Die Filmgöttin war alt und krank, und sie verbarg ihren Verfall vor der Welt: Wenigstens der Mythos Marlene Dietrich (1901 bis 1992) sollte unvergänglich und strahlend bleiben. Wie einsam und deprimiert sich Deutschlands einziger Kino-Weltstar des 20. Jahrhunderts im Alter wirklich fühlte, zeigen einige neu entdeckte Karten und Briefe an ihre New Yorker Freundin Bianca Berger aus den Jahren 1976 bis 1980. Die Originale, die der Antiquar Knut Ahnert in Manhattan von jüdischen Emigranten aus Berlin erworben hatte, standen vergangenes Wochenende auf der ersten internationalen Berliner Antiquariatsmesse für 16 500 Mark zum Verkauf.

Im Dezember 1976 berichtet die Dietrich von ihrem Alterssitz Paris nach New York, dass ihr Mann Rudolf Sieber »gestorben ist und ich vollkommen kaputt bin ... Ich laufe immer noch herum ohne Ziel und ohne Mut ... Natürlich waren wir getrennt, aber nur geographisch, nie im Herzen.
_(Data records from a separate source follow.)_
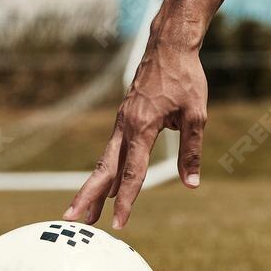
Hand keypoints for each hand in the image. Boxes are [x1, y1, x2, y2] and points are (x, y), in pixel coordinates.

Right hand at [65, 36, 207, 230]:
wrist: (169, 46)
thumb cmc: (185, 78)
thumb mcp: (196, 115)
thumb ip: (191, 150)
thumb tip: (191, 184)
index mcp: (143, 127)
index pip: (133, 172)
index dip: (126, 200)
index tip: (119, 224)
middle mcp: (126, 126)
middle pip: (105, 169)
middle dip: (89, 197)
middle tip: (74, 221)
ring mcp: (123, 122)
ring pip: (105, 160)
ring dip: (94, 186)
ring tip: (83, 212)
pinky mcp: (125, 117)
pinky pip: (113, 149)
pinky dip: (107, 169)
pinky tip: (106, 183)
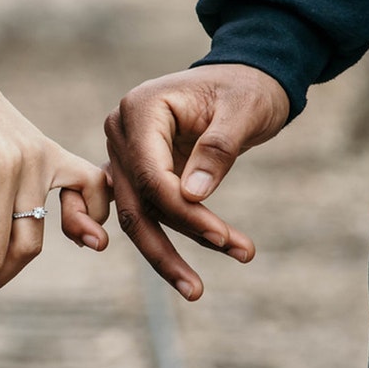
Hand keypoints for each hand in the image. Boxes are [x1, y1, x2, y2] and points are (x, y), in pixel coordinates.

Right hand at [103, 64, 288, 299]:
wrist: (246, 78)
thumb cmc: (247, 88)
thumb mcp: (243, 111)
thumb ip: (217, 150)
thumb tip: (191, 196)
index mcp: (140, 109)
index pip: (151, 175)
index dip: (184, 212)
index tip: (223, 237)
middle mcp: (121, 131)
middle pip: (136, 202)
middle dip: (168, 247)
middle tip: (197, 289)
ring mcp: (123, 153)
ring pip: (136, 214)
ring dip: (165, 252)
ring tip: (196, 288)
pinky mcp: (135, 170)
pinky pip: (136, 209)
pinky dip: (152, 238)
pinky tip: (162, 270)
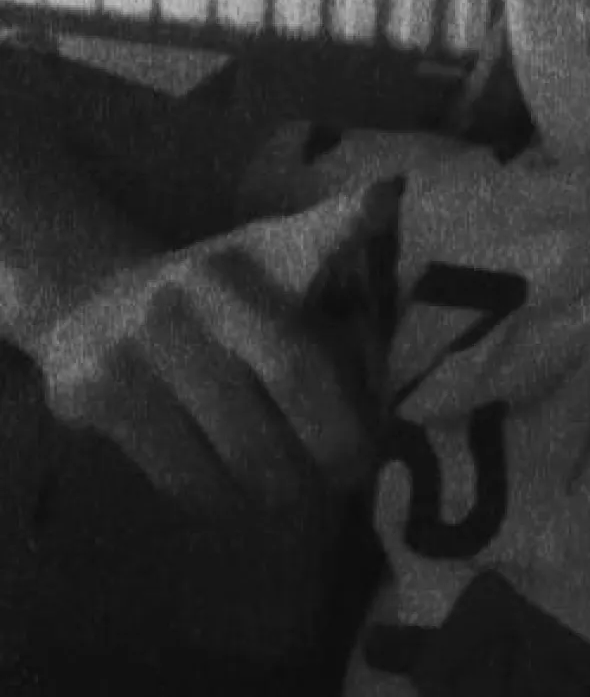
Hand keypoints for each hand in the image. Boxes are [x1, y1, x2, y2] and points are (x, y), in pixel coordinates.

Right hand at [36, 177, 402, 511]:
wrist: (91, 306)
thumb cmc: (221, 305)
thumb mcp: (277, 273)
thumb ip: (339, 296)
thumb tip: (387, 332)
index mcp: (263, 251)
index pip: (315, 232)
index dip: (351, 217)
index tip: (383, 199)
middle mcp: (206, 280)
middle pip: (294, 372)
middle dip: (336, 441)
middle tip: (352, 475)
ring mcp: (147, 331)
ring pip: (241, 440)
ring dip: (283, 487)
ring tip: (299, 500)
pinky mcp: (100, 387)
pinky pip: (183, 471)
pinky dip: (224, 499)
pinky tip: (238, 499)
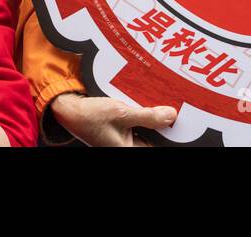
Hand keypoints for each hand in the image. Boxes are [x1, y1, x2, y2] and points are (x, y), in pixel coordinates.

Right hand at [49, 92, 175, 146]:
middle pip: (155, 136)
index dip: (171, 133)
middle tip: (173, 106)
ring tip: (160, 101)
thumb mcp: (121, 113)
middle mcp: (128, 146)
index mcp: (129, 150)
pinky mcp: (120, 128)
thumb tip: (170, 116)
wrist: (67, 108)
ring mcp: (124, 138)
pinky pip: (137, 122)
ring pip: (146, 128)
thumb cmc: (88, 115)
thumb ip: (147, 116)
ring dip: (151, 115)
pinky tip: (144, 100)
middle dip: (162, 122)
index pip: (159, 144)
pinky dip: (141, 112)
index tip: (183, 120)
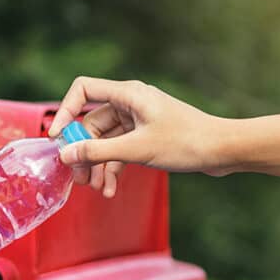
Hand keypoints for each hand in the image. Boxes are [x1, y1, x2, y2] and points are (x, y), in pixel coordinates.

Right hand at [47, 77, 232, 196]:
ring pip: (105, 141)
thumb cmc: (186, 142)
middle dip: (83, 151)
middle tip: (78, 178)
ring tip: (96, 189)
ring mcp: (139, 120)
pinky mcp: (146, 136)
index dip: (65, 112)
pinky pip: (120, 150)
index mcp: (128, 94)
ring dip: (98, 165)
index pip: (83, 90)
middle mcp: (131, 103)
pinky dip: (114, 168)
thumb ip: (98, 151)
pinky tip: (111, 189)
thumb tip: (65, 154)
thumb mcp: (137, 149)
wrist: (222, 150)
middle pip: (91, 123)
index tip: (57, 139)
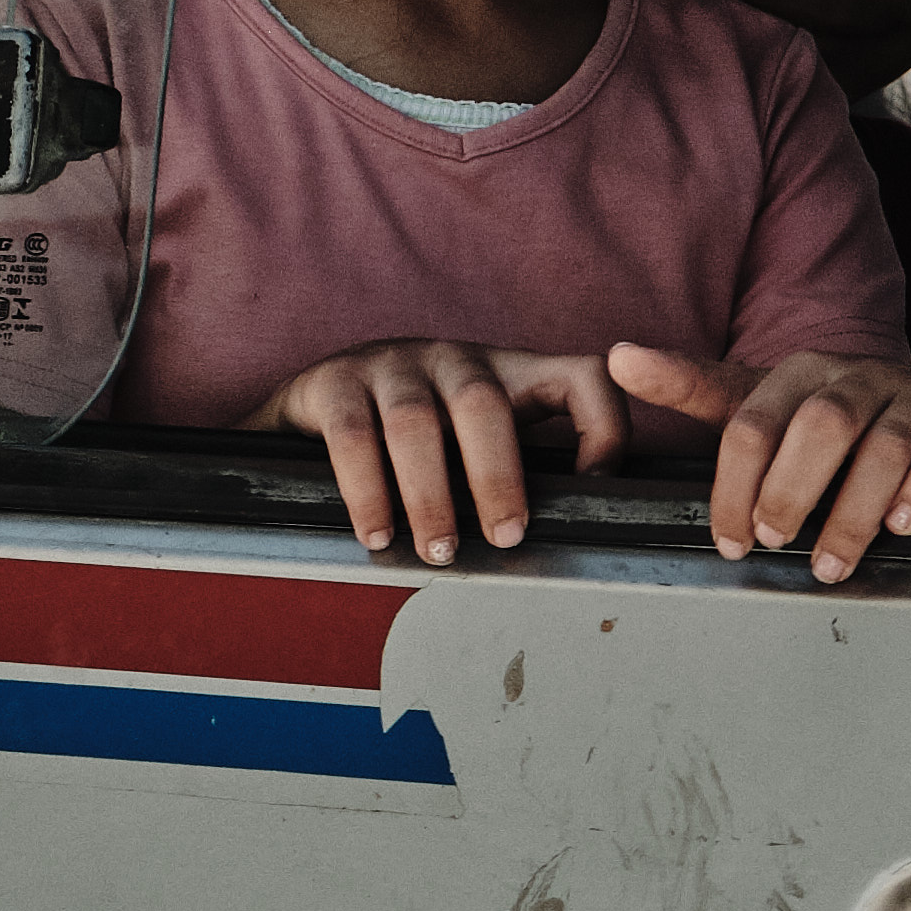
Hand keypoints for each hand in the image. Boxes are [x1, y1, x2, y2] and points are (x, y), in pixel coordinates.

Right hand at [247, 342, 630, 560]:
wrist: (308, 407)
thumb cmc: (411, 440)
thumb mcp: (473, 445)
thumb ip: (514, 473)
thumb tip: (564, 541)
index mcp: (506, 374)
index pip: (579, 376)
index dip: (602, 425)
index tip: (596, 484)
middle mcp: (454, 359)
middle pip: (484, 404)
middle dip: (498, 477)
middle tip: (505, 537)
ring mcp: (392, 364)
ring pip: (416, 422)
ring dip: (430, 495)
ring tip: (438, 550)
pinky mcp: (334, 380)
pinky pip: (353, 435)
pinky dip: (367, 492)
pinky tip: (377, 534)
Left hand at [609, 346, 910, 583]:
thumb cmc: (830, 426)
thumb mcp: (759, 406)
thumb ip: (691, 388)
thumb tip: (618, 358)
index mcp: (799, 371)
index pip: (752, 422)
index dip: (735, 487)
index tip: (730, 542)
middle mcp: (857, 375)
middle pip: (821, 425)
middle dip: (792, 491)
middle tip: (776, 543)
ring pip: (886, 445)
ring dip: (854, 512)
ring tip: (832, 563)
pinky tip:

Also ich versuche, nicht dauernd zu weinen, und versuche meine Memoiren zu schreiben«. Obwohl sie dies ein Jahr später als »scheußlichste Arbeit meines Lebens« bezeichnet, sind die Memoiren doch ihre einzige Einnahmequelle. In Paris quälen den greisen Star besonders die Feiertage, »man ist noch alleiner als sonst«. Aus dem Haus geht sie sowieso kaum, und fremde Leute - schreibt die Dietrich im Mai 1980 - könne sie »nicht vertragen, weil die mich nur anstarren«.